Running an interactive job on Picotte#

SLURM#

Now, we arrive at the most important part of today’s workshop: getting on the compute nodes. Compute nodes are the real power of Picotte. Let’s see which of the compute nodes are available at the moment:

sinfo

We can see that the cluster is quite busy, but there is a fair amount of compute nodes that are available for us. Now, let’s request one compute node. Please type the following (or paste from the website into your SSH terminal):

srun --partition=def-sm --account=urcfprj --nodes=1 --cpus-per-task=2 --mem=4G --time=00:30:00 --pty /bin/bash -l

It is very important not to make typos, use spaces and upper/lowercases exactly as shown, and use the proper punctuation. If you make a mistake, nothing bad will happen, but the scheduler won’t understand your request.

Now, let’s carefully go through the request:

  • srun means that we are asking the scheduler to grant us access to a compute node;

  • --partition: specify the resource partition this job is going to

  • --account: specify the Slurm account this job is going to

  • --nodes=1 means we are asking for one compute node;

  • --cpus-per-task=2 means that we only need two CPUs on the node (since all Picotte compute nodes have at least 48 CPUs, we might share the compute node with other users, but it’s OK because users who use the same node do not interfere with each other);

  • --mem=4gb means that we are asking for 4 Gb of RAM; again, memory is specific to the user, and not shared between different users who use the same node;

  • walltime=00:30:00 means that we are asking to use the node for half an hour; after half an hour we will be logged off the compute node if we haven’t already disconnected.

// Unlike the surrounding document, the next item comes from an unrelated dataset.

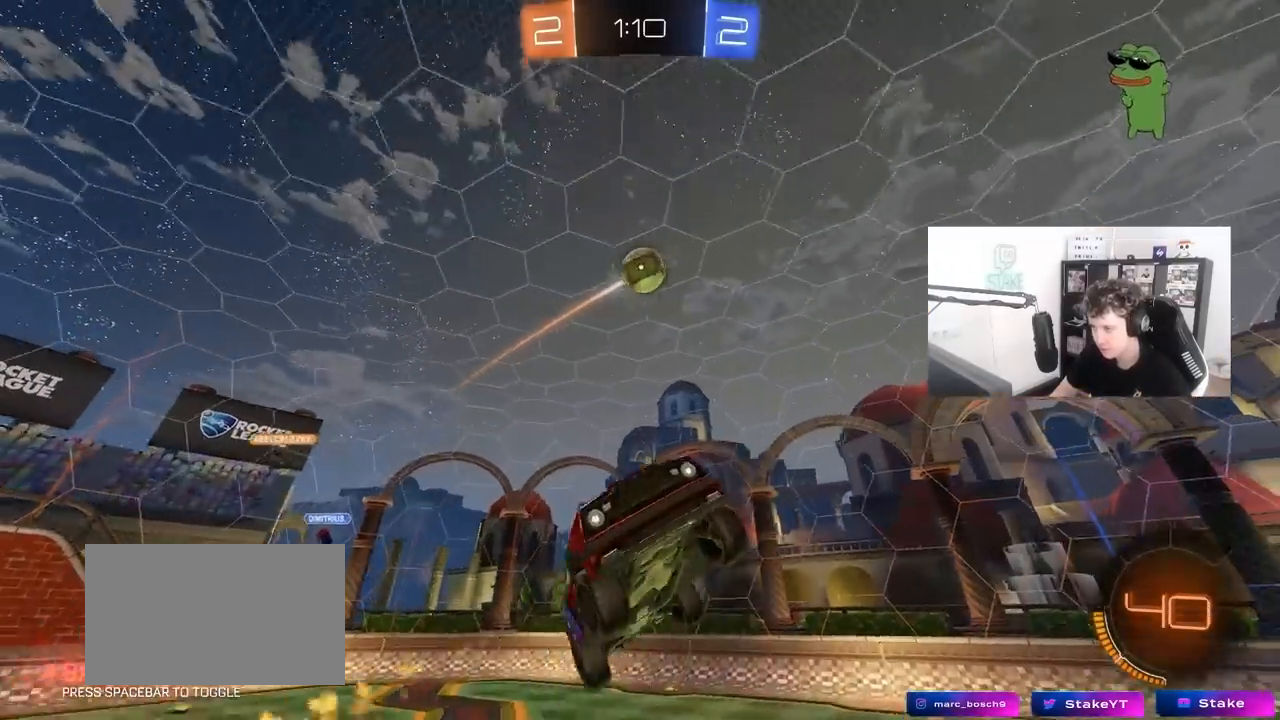
{"keys": ["a", "s", "space"], "mouse": [], "mouse_move": "up", "events": [[33, "w", "down"], [183, "w", "up"], [217, "s", "down"], [317, "mouse_left", "up"], [367, "shift", "up"], [500, "space", "down"]]}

  • --pty /bin/bash -l means that we want to launch /bin/bash. The -l is the option for /bin/bash, indicating that we want the Bash shell to behave as if it is launched directly from the login node. --pty lets Slurm runs this shell in a pseudo terminal mode.

This is actually a very modest request, and the scheduler should grant it right away. Sometimes, when we are asking for much substantial amount of resources (for example, 20 nodes with 40 cores and 192 Gb of RAM), the scheduler cannot satisfy our request, and will put us into the queue so we will have to wait until the node becomes available.

Once the request is granted, you will see something like that:

[lbn28@picotte001 ~]$ srun --nodes=1 --cpus-per-task=2 --mem=4G --time=00:30:00 --pty /bin/bash -l
[lbn28@node047 ~]$ echo ${SLURM_JOBID}
9539478
[lbn28@node047 ~]$ 

Importantly, you will see the prompt change. Previously, the prompt was <your username>@picotte001, because you were at the login node. Now, you are on a compute node – in this case, node047 (you might be on a different compute node). You can run the commmand echo ${SLURM_JOBID} to see the job ID.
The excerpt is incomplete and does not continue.